En idéntico sentido, la sentencia del Tribunal Supremo, de 25 de febrero de 2011, entre otras, afirma:
“no hay en nuestro sistema constitucional ámbitos exentos de responsabilidad, estando el Estado obligado a reparar los daños antijurídicos que tengan su origen en la actividad de los poderes públicos, sin excepción alguna.”
Otro aspecto de esta responsabilidad es la incorporación a nuestro ordenamiento jurídico del derecho de la Unión Europea. Si el Estado supera los plazos que los órganos comunitarios fijan para su transposición al derecho interno, y esa norma genera derechos para los particulares, estos podrán reclamar los daños sufridos por el incumplimiento. Lo mismo sucedería si la norma interna es contraria al derecho europeo.
Los anteriores supuestos son aceptados mayoritariamente por la doctrina y por la jurisprudencia y no requieren más explicaciones. Lo que ya no es aceptado de manera tan pacífica es la responsabilidad del Estado legislador pero por NO legislar.

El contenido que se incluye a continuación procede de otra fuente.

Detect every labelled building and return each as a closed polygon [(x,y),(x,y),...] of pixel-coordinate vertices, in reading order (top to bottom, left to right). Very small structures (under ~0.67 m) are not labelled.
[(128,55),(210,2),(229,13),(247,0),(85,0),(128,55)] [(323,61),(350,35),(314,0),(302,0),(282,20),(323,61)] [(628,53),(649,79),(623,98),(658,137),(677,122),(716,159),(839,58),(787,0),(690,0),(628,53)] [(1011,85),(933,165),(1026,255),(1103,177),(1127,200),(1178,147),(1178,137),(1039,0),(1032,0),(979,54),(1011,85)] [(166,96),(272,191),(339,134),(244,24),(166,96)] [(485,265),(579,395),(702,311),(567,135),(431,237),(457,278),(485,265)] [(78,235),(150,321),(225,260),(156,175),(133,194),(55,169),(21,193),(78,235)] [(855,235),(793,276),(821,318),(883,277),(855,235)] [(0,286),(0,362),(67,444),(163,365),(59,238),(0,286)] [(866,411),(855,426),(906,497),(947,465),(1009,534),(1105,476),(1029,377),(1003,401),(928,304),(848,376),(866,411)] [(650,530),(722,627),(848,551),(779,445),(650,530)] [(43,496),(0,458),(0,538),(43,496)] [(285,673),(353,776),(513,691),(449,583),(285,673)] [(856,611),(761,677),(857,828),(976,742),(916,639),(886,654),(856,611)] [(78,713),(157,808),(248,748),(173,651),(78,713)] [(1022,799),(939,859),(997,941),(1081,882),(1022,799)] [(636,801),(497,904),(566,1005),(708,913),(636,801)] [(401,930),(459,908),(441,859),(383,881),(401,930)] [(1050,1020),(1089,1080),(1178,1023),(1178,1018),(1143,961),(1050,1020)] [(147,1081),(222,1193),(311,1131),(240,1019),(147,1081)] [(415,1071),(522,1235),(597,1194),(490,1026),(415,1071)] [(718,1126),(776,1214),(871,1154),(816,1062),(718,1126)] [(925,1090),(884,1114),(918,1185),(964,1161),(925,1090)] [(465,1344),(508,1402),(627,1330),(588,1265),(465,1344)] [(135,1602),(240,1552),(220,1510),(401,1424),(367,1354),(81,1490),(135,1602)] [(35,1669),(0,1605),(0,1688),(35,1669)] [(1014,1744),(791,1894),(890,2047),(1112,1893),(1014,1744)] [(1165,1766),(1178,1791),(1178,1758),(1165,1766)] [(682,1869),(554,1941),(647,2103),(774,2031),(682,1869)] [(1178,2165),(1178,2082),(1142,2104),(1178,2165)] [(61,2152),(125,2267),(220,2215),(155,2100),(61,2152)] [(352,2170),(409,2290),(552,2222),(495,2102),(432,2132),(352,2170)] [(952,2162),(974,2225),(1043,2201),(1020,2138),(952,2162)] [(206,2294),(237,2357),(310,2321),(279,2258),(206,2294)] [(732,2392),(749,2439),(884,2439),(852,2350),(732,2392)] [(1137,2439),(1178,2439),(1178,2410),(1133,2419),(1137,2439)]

Entiendo, y es una apreciación personal, que si las Cortes tienen adjudicada la competencia legislativa y no toman la iniciativa al respecto, y si no lo hacen ellas pueden ser instadas por el Gobierno, y en cualquier caso no la ejercen, ante una situación perfectamente previsible y necesaria para proteger a los ciudadanos, las consecuencias de esa dejación de funciones deberían ser causa digna de dilucidarse ante los tribunales competentes.

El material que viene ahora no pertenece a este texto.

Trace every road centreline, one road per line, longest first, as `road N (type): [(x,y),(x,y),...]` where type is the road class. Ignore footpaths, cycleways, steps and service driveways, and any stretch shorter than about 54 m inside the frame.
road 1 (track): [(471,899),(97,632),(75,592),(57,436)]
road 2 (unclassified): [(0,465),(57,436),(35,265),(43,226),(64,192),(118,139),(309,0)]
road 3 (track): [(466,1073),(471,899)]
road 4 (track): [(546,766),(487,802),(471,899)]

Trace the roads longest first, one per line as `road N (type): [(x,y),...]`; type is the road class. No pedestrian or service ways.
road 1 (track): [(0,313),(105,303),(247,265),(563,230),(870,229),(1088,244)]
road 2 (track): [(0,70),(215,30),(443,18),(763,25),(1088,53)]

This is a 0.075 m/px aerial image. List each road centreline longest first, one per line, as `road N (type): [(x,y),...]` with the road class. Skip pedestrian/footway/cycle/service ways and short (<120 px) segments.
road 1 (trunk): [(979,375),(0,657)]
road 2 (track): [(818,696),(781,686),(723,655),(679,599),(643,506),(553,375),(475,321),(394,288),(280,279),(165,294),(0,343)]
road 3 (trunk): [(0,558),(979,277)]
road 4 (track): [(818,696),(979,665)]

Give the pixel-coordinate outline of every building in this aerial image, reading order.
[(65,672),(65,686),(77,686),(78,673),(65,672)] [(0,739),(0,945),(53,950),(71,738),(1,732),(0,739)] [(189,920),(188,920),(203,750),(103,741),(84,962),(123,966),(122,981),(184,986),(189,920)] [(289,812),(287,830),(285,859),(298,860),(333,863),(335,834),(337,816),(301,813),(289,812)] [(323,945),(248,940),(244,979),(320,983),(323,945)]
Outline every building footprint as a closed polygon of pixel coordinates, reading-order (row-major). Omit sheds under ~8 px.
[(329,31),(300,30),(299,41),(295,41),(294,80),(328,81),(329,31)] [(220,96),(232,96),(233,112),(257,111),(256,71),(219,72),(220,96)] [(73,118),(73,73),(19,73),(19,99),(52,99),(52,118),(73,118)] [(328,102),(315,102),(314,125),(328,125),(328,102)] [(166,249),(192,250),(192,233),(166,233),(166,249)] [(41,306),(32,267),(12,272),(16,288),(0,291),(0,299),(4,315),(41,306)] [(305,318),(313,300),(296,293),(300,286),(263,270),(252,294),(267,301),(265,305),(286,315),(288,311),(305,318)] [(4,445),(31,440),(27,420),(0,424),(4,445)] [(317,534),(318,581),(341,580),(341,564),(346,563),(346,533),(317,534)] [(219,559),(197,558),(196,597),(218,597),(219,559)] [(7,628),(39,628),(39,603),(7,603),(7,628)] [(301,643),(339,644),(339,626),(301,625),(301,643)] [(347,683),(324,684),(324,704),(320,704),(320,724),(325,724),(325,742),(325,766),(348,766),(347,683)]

Ya habrá deducido el lector que me estoy refiriendo a la finalización del Estado de alarma, que ha durado seis meses, tiempo más que suficiente para poder habilitar soluciones legislativas que permitieran hacer frente a una situación que, con los datos de dominio público que conocía la población, y con más razón la administración, ciertamente no aconsejaba levantar, y en el supuesto de que se levantara, como así ha sido, contar con las herramientas normativas adecuadas a fin de controlar la epidemia.
Si pudiendo hacerlo, y disponiendo del tiempo y los medios necesarios, no lo ha hecho y de eso se deriva un daño para los administrados, entiéndase suspensión de la actividad profesional, enfermedad o incluso la pérdida de la vida, no sería descabellado exigir de los poderes públicos, en este caso el ejecutivo y el legislativo, la responsabilidad correspondiente ante la ausencia de una norma que, en buena lógica, debería haber elaborado, debatido, publicado y sancionado.
Solo nos faltaba ahora que el Tribunal Constitucional declarara inconstitucional la aplicación del Estado de alarma por extralimitarse en la suspensión de derechos fundamentales. ¿Se imaginan la cantidad de recursos que se pueden interponer si esto sucede? No quiero ni pensarlo.